Utah Attorney General Mark Shurtleff cautions Carbon County residents that a proposed law creating a federal association health plan could promote fraud.
Shurtleff's concerns are based on the results of a recently released Georgetown University study.
"These health plans may sound good on the surface, but this study clearly shows they could threaten health insurance benefits for millions of Americans," said Shurtleff.
Georgetown University Assistant Research Professor Mila Kofman, J.D. said the consequences from the legislation are predictable: bankruptcy, delayed or foregone medical care and loss of coverage for small businesses and workers.

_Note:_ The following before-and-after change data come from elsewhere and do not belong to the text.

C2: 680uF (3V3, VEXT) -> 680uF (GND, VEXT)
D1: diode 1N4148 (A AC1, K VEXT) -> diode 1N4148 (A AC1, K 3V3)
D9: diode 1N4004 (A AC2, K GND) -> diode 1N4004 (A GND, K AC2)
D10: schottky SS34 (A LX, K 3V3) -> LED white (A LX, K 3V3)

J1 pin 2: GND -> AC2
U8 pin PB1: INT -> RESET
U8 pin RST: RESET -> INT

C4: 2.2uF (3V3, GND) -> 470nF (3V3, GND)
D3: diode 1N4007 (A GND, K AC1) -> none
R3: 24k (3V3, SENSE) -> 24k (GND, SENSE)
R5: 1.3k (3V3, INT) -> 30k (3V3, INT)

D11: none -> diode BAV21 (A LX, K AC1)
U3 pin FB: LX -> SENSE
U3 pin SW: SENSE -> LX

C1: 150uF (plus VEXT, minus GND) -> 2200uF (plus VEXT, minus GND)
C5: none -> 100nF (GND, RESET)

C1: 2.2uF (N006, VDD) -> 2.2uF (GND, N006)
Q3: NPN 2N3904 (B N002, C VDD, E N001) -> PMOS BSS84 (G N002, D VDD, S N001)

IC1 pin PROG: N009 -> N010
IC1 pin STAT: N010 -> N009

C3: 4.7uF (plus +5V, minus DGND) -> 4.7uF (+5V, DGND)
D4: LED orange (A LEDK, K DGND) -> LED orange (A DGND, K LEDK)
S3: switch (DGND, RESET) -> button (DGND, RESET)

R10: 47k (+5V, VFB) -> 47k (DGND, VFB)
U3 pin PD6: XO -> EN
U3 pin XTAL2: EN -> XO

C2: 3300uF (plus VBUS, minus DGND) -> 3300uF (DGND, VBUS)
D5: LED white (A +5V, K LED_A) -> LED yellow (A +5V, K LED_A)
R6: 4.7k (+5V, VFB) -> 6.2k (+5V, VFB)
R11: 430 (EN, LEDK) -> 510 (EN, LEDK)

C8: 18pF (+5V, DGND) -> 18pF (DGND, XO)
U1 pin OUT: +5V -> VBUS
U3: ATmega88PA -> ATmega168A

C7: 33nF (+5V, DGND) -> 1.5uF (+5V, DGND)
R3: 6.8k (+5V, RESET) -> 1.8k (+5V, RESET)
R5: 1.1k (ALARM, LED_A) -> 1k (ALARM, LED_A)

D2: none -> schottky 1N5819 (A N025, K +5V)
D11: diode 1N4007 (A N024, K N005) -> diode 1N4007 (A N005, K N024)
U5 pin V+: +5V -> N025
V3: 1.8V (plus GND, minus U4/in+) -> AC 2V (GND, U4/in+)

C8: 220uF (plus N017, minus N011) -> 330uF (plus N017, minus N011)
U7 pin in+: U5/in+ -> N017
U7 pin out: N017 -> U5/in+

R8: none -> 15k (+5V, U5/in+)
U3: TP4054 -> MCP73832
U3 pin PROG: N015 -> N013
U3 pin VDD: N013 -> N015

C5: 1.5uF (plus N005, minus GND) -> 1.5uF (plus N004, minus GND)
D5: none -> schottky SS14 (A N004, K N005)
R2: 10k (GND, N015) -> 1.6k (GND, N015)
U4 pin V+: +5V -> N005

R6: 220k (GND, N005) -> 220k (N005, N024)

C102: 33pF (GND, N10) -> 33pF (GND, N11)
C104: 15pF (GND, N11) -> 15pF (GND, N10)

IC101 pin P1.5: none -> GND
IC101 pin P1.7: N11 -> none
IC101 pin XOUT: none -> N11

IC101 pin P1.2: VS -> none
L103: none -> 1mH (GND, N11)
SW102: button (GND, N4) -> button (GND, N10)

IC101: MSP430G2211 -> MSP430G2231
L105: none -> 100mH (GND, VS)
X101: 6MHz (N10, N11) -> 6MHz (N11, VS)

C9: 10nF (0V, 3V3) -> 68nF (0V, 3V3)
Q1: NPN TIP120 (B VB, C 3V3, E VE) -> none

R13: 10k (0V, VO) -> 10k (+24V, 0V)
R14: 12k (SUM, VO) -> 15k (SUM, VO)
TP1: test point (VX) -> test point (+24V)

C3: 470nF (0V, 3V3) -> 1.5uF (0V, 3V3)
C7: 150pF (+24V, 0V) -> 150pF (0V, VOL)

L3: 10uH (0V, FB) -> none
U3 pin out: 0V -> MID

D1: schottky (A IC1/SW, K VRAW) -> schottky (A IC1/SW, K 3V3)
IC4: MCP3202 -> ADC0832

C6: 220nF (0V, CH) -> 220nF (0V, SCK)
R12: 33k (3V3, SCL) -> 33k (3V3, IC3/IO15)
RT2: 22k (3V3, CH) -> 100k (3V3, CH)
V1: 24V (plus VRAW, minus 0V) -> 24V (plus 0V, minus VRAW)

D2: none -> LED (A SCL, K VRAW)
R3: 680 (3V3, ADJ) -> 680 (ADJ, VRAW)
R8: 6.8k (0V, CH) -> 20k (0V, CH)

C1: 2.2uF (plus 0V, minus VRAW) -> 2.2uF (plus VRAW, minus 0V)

Kofman's paper presents three major conclusions:
Americans would be vulnerable because the bill would prohibit states from protecting consumers enrolled in AHPs.
The federal regulatory structure will expose consumers to more fraud and unpaid medical bills.
The legislation will create widespread confusion over who has regulatory authority and which rules apply.
Between 2000 and 2002, state investigators across the country shut down 41 illegal operations selling coverage while the U.S. Department of Labor shut down three operations, indicated the Utah attorney general.
"Without the presence of strong oversight in Utah, these fraudulent insurers will only grow," emphasized Shurtleff.
A vote on the legislation (HR525/S. 406) is expected on the floor of the U.S. House of Representatives at the end of July, concluded the Utah attorney general
Residents with Internet access may review a copy of Kofmann's report by visitng www.protectyourhealthcare.org.